Receitas de família: segredos por desvendar

Temos dedicado algum tempo à investigação sobre as origens da gastronomia açoriana e a sua evolução nas diferentes vertentes, uma vez que constitui uma parte importante do nosso património cultural.
Trata-se de uma pesquisa que não tem sido fácil devido a escassez de fontes e bibliografia sobre o tema. Como já tivemos oportunidade de referir são poucas as obras publicadas que abordam a gastronomia açoriana. Para além disso, as referências que existem são apontamentos genéricos de cronistas e historiadores que foram registando para a posterioridade factos relacionados com a História dos Açores ao longo de mais de cinco séculos.
A gastronomia açoriana foi percorrendo, ao longo dos tempos, um caminho de passos lentos, incorporando aquilo que sempre teve e o que vinha chegando de lugares remotos como a Índia das especiarias ou as culturas do milho e da batata das Américas.
Os descendentes dos povoadores foram adaptando os seus hábitos e preferências alimentares de acordo com produtos que tinham acesso, fossem eles com origem da ilha ou vindos de terras distantes a bordo das naus.

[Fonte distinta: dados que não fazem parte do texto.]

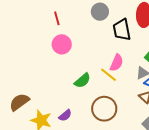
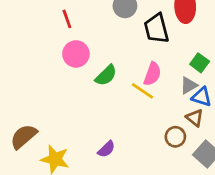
green semicircle: (82, 81) -> (106, 75), moved
brown circle: (104, 109) -> (175, 137), moved, size x0.6
purple semicircle: (65, 115) -> (106, 149), moved

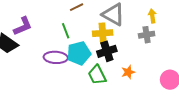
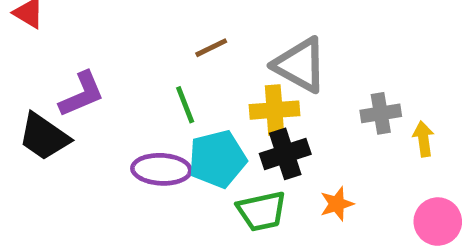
yellow arrow: (152, 16) -> (423, 139), moved
green trapezoid: (97, 75) -> (262, 211), turned -75

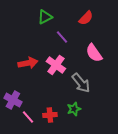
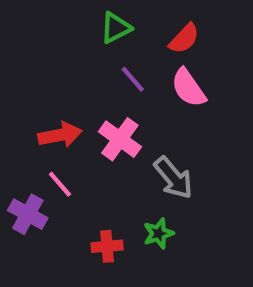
green triangle: (45, 17) -> (116, 28), moved
pink semicircle: (94, 53) -> (188, 88), moved
pink line: (28, 117) -> (60, 184), moved

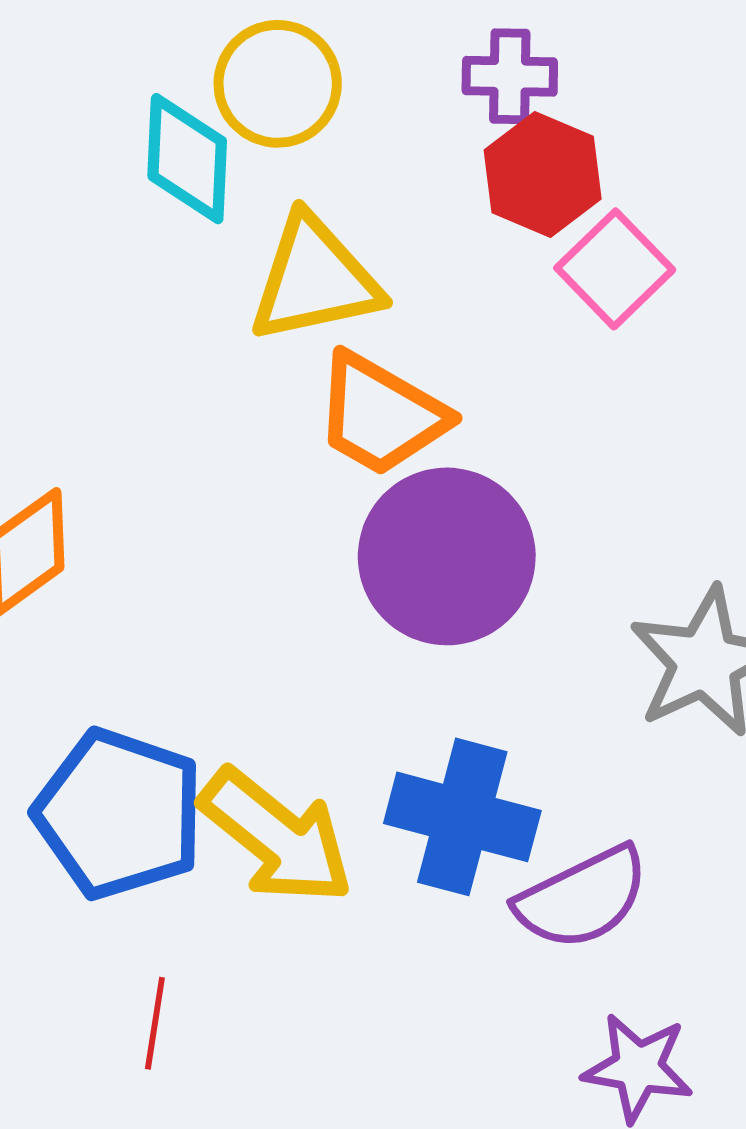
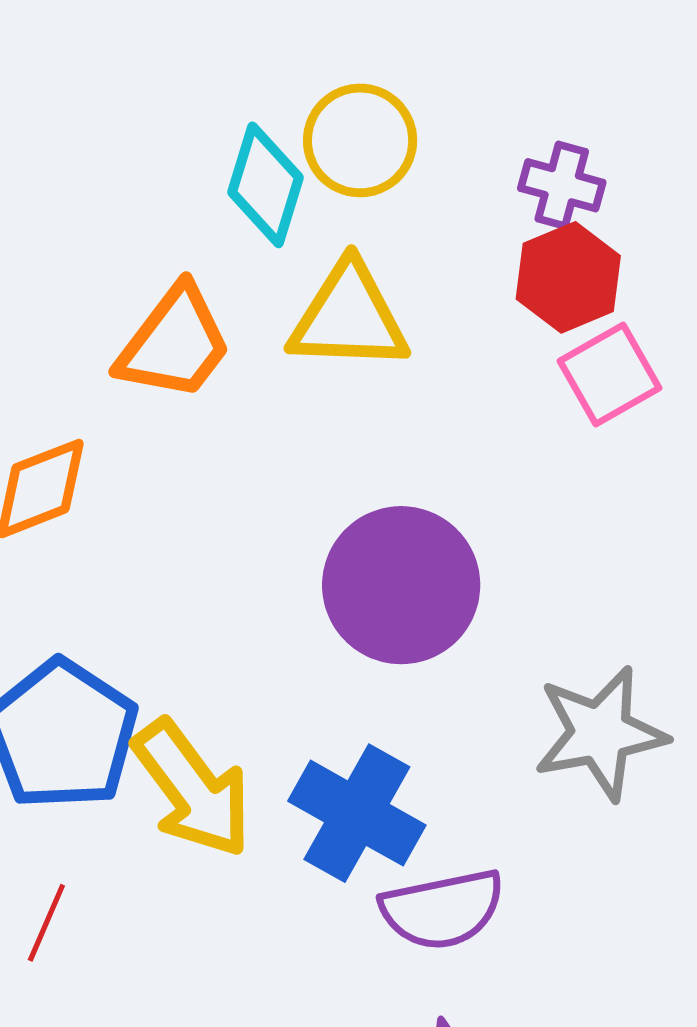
orange trapezoid: (381, 415) -> (175, 343), moved, turned -97

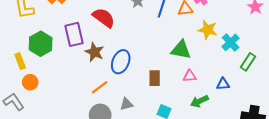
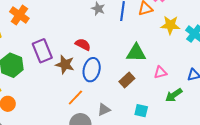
red semicircle: (104, 18) -> (83, 44), moved, size x0.7
green triangle: (181, 50) -> (136, 53), moved
brown rectangle: (155, 78) -> (127, 80), turned 56

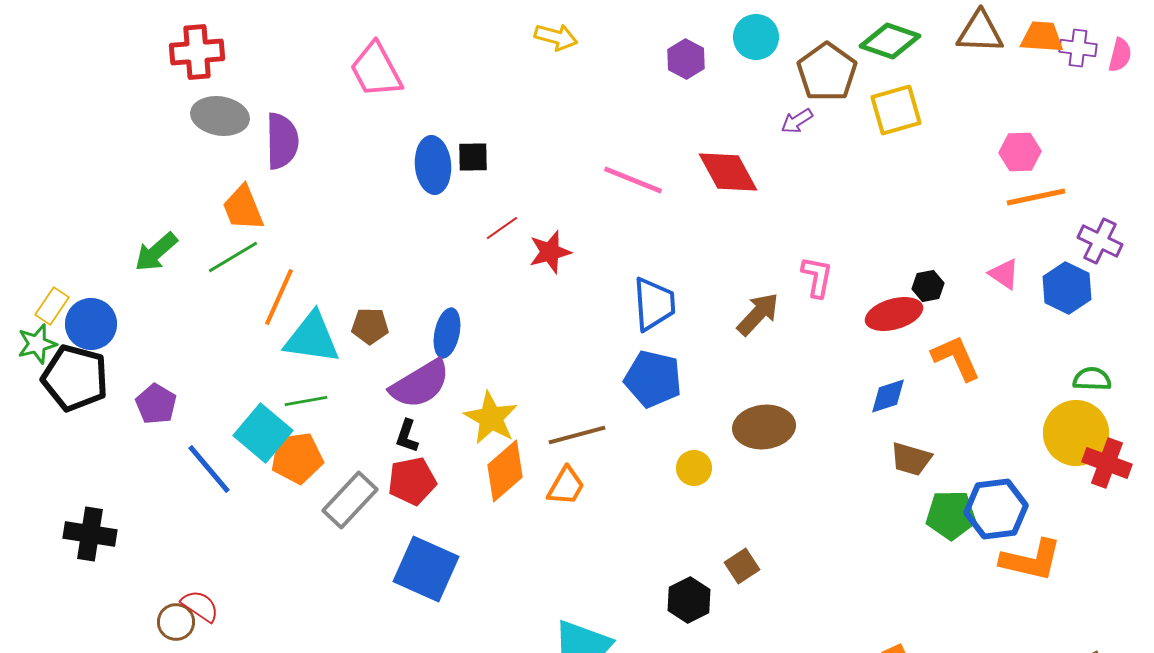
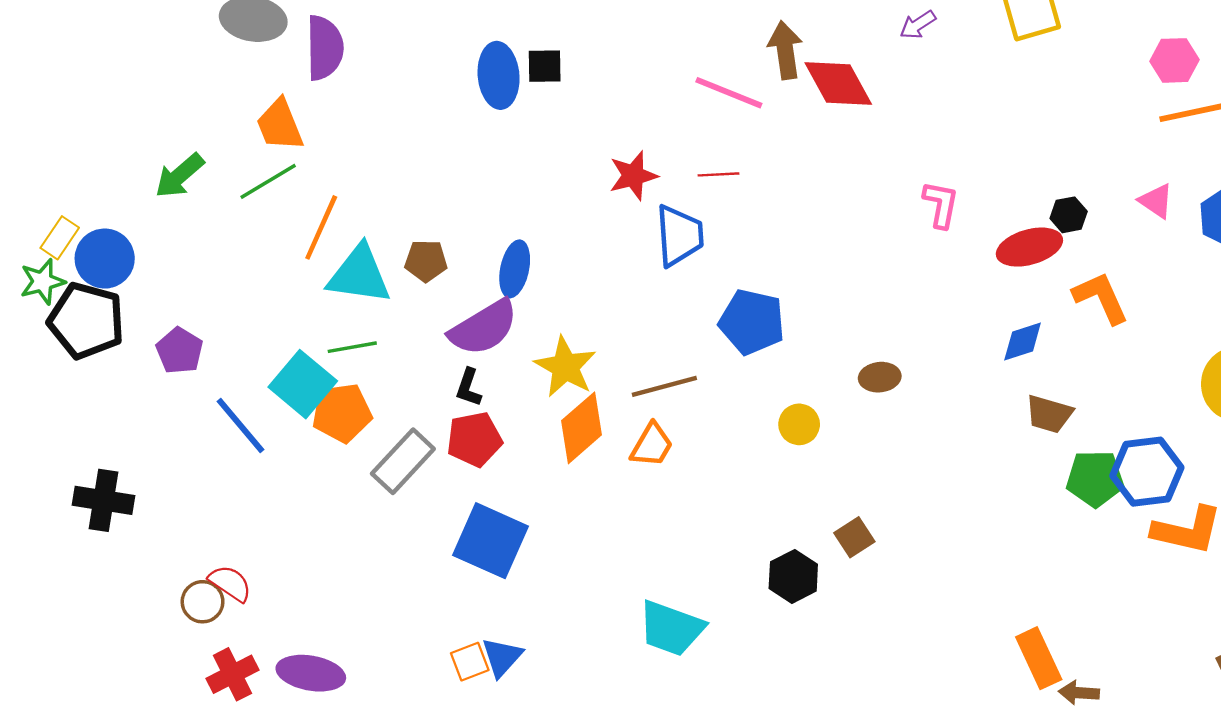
red line: (502, 228) -> (718, 174), moved, turned 32
blue trapezoid: (654, 304) -> (679, 236), moved
brown arrow: (758, 314) -> (785, 50), moved, turned -51
brown ellipse: (764, 427) -> (880, 377), size x0.6

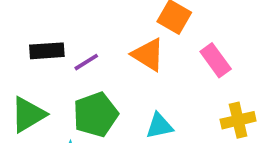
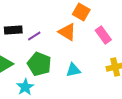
green pentagon: (96, 115) -> (39, 64), turned -30

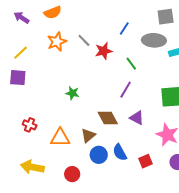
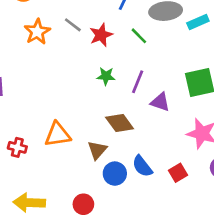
green line: (131, 64) -> (139, 36), moved
green star: (72, 93) -> (106, 76), moved
purple triangle: (137, 118) -> (160, 102), moved
orange triangle: (60, 138) -> (58, 134), moved

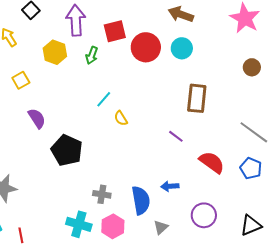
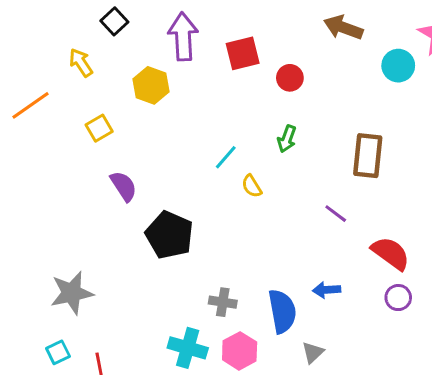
red circle: (146, 47) -> (290, 78), size x0.6
cyan circle: (182, 48) -> (398, 66), moved
green arrow: (92, 55) -> (287, 139), moved
purple circle: (204, 215) -> (398, 298), moved, size x0.7

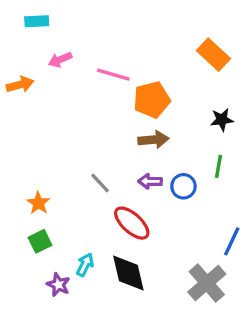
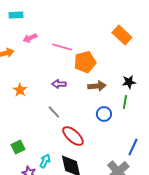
black star: (222, 120) -> (129, 82), moved
brown arrow: (153, 140) -> (97, 86), moved
purple arrow: (150, 181) -> (59, 84), moved
orange star: (38, 203) -> (20, 90), moved

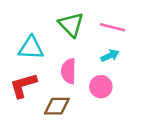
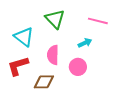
pink line: (113, 27) -> (98, 21), moved
cyan triangle: (31, 48) -> (24, 37), turned 35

E assim se foi trilhando um caminho paralelo da “cozinha pobre” (do povo) e a “cozinha rica” (das casas abastadas e senhoriais). Enquanto o povo se sujeitava a uma alimentação de subsistência com os produtos da horta, do pomar, da matança do porco e algum peixe, nas casas senhoriais de Angra ou de outros polos com mais povoados dos Açores, senhoras ou as suas criadas de servir esmeravam-se na preparação de receitas que passaram de geração em geração, criando novos pratos ou incorporando influências de outras realidades como a inglesa, francesa, flamenga ou hebraica.
Muitas dessas receitas eram transmitidas oralmente ou então foram registadas em papel, mas bem guardadas, pois, só assim era possível impressionar os convidados com variadas iguarias cujo modo de confeção se fazia mistério. Alguns desses registos de receitas de outros tempos perderam-se por diferentes razões, mas outros têm chegado até aos nossos dias.
Pouco tempo depois do lançamento do cozinhaacoriana.pt, que ocorreu no passado mês de janeiro, tivemos conhecimento da existência de um desses tesouros que são os antigos registos de receitas de família.
Graça à generosidade do ilustre historiador terceirense Carlos Enes, temos na nossa posse um exemplo desses registos de receitas que pertenceu aos descendentes de uma das primeiras famílias de povoadores da ilha Terceira. Mais concretamente, trata-se de um registo de largas dezenas de receitas, quase na sua totalidade de doçaria, que estão lavradas numa agenda refente ao ano de 1925.
Uma primeira análise do conteúdo da referida agenda permite concluir que as primeiras receitas terão sido registadas ao longo dos anos 20 do século passado, mas também existem entradas que serão, certamente, de períodos mais tardios, pelo menos até ao final da primeira metade do século XX.
Folheando os dias e os meses dessa preciosa agenda de 1925 transformada em livro de receitas de família, podemos encontrar formas de confecionar bolos (cerca de meia centena), doces variados, pudins, tortas, biscoitos, bolachas, diferentes formas de pão, recheios para bolos, compotas, geleias ou licores. No mesmo registo, pode-se ainda observar receitas da doçaria tradicional açoriana, mas também, do continente e estrangeiro.
Na parte final do mesmo registo estão algumas receitas de sopas, pratos de carne, peixe, ovos, entre outros, mas em menor número quando comparado com o valioso repositório de doçaria que importa estudar, até porque muitas das entradas são referentes a bolos e pudins que terão desaparecido ou não se conhecem confeções recentes.
Este é, pois, um exemplo como os antigos registos familiares de receitas podem ser muito relevantes para o estudo da gastronomia açoriana. É importante ter acesso a documentos como este que nos veio, em boa hora, parar às mãos.
Por isso, deixamos o apelo. O tempo de guardar as receitas de famílias a “sete chaves” já lá vai. É altura de partilhar esse conhecimento com todos como se partilha uma boa refeição.